奈落
あの後、ボクは人間に捕まった。
このときのことは、もう二度と思い出したくない……。
ボクは、森をさまよっているところを見つかって、抵抗する間もなく取り押さえられたんだ。
相手は、魔族の残党狩りをしていたアシハブアっていう国の兵士たち。
モリトール隊。
人類至上主義っていう、人間以外の種族を見下しイジメることを喜びとする、狂った凶悪な奴らの集団だった 。
あいつらは悪魔だ。
オークやゴブリンなんかよりも、ずっと残忍で、狡猾な悪魔。
「おい見ろよ、犬っころのメスだ」
「ハッ、抵抗するだけ無駄だってのに、威勢だけはいいじゃねえか」
縛り上げられたボクを見て、男たちが下品に笑う。
もちろんボク最後まで抵抗したよ。
爪を立てて、歯を剥き出しにして、必死に暴れた。
でも、そんなの無駄だった。
奴らを余計に怒らせただけだった。
「生意気なケダモノには、躾が必要だな」
リーダーの男が、血に濡れたナイフを手にゆっくりと近づいてくる。
男の革鎧がギシギシと軋む音と、泥を踏む足音が、やけに大きく聞こえた。
その目がキラリと光るのが目に入って、本当に怖かった……。
「やめ……やめて……!」
ボクの悲鳴なんて、あいつらには一切届かない。
熱い痛みが頭を貫いて、次に視界が真っ赤に染まった。
何が起きたのか分からなかった。
「あ…ぁ…あああああああああ!」
痛い。痛い。痛い!
男たちが何かを切り落として、それを放り投げるのが見えた。
それは、ボクの…耳だった。
泣き叫んでも、痛みは消えない。
男たちの嫌な笑い声だけが頭に響く。
次に、お尻に焼けるような痛みが走って――
そこでボクの意識は途切れた。
――――――
―――
―
次に目覚めたのは、冷たい石の床の上だった。
鉄格子の向こうから、たくさんの人間の匂いがする。
ボクがいたのは魔族捕虜収容所。
奴隷市場も兼ねているって、誰かが言ってた。
そこではボクはただの商品。
檻の中で、値踏みされるのを待つだけの、ただのモノになった。
ボクは石の床に寝転がって、ただただボーッとしてた。
このときにはもう心は何も感じようになってた。
身体の方は違う。
一応、包帯は巻かれていたけど、耳があった場所がズキズキと痛む 。
尻尾があった場所はもっと痛い 。
座るたびに傷口が石の床に擦れて、鈍い痛みが走る 。
でも、そんな痛みもどうでもよくなった。
ただボーッとしながらも、心の奥底で静かに燃える人間への憎しみだけが、冷たくなったボクの心が死んじゃうのをギリギリ止めてた。
そうじゃなきゃ、とっくに死んでた。
そこからは毎日、同じことの繰り返し。
朝になると、固くて不味いパンが一つ、檻の中に投げ込まれる。
昼間は、奴隷を買いに来た人間たちが、ボクを珍しい見世物みたいに眺めていく 。
「おい、あれ見ろよ。犬っころだってさ」
「耳も尻尾もねえのか。不良品だな」
「ハハハ、本当。これじゃあ使えないわね」
下品な笑い声が聞こえる。
ボクは檻の奥で膝を抱えて、ただじっと耐える。
反応したら負けだ。
こいつらの思う壺だ。
ボクはまだ死んでない。
魔族と人間に復讐するまでは、絶対に死んでやらない。
夜になると、少しだけ静かになる。
隣の檻にいるオーガの男の子が、ときどき話しかけてくる。
たぶん故郷とか家族の話だったと思う。
ボクのことを心配して話しかけてくれたみたいだけど、どんな話をしてくれたのかほとんど覚えていない。

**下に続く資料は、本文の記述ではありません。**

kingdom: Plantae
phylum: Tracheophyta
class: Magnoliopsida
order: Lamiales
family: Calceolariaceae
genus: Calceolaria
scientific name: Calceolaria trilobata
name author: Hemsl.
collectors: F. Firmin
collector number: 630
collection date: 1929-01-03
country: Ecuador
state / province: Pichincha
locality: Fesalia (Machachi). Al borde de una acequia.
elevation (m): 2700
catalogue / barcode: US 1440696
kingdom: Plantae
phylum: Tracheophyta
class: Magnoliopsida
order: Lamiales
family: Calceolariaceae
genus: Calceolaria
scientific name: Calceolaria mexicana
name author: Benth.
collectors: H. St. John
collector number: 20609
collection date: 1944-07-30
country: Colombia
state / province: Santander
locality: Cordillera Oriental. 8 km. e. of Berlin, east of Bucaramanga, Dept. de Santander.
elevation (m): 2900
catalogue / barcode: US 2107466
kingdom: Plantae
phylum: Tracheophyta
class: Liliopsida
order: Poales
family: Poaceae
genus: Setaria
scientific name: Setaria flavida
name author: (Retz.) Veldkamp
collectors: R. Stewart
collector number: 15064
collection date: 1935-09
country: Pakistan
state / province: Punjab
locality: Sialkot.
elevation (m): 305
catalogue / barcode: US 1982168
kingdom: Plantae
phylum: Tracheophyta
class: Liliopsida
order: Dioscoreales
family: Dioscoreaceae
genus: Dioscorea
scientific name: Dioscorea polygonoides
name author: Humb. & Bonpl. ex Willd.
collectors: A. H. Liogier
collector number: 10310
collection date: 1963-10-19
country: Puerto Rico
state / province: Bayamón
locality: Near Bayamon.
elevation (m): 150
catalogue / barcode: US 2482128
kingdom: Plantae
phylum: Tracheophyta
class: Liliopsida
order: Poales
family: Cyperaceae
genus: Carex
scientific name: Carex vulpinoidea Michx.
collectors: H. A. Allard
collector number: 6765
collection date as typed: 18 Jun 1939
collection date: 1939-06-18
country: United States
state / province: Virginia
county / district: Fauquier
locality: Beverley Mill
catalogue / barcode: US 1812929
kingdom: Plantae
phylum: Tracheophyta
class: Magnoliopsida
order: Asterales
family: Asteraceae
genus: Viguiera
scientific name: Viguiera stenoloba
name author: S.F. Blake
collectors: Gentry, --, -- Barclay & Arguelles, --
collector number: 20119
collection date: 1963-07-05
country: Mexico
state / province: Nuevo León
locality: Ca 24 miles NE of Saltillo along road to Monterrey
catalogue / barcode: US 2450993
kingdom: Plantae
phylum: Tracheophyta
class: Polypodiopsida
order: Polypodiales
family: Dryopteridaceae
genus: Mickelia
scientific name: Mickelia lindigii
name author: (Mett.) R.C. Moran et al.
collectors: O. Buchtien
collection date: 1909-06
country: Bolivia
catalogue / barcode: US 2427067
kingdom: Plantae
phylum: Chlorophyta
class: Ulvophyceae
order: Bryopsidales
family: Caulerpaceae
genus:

ただ、そのときの彼の顔が、なんだか少しだけ……昔の友達に似てた気がした。
ボクは、ほとんど何も話さない。
話せることなんて、もう何もないから。
ただ夜空に浮かぶ二つの月を眺めるだけ。
パパ、ママ……。
ボク、まだ生きてるよ。
だから、見てて。
いつか必ず、魔族も人間も、みんな殺して、そっちに行くから……。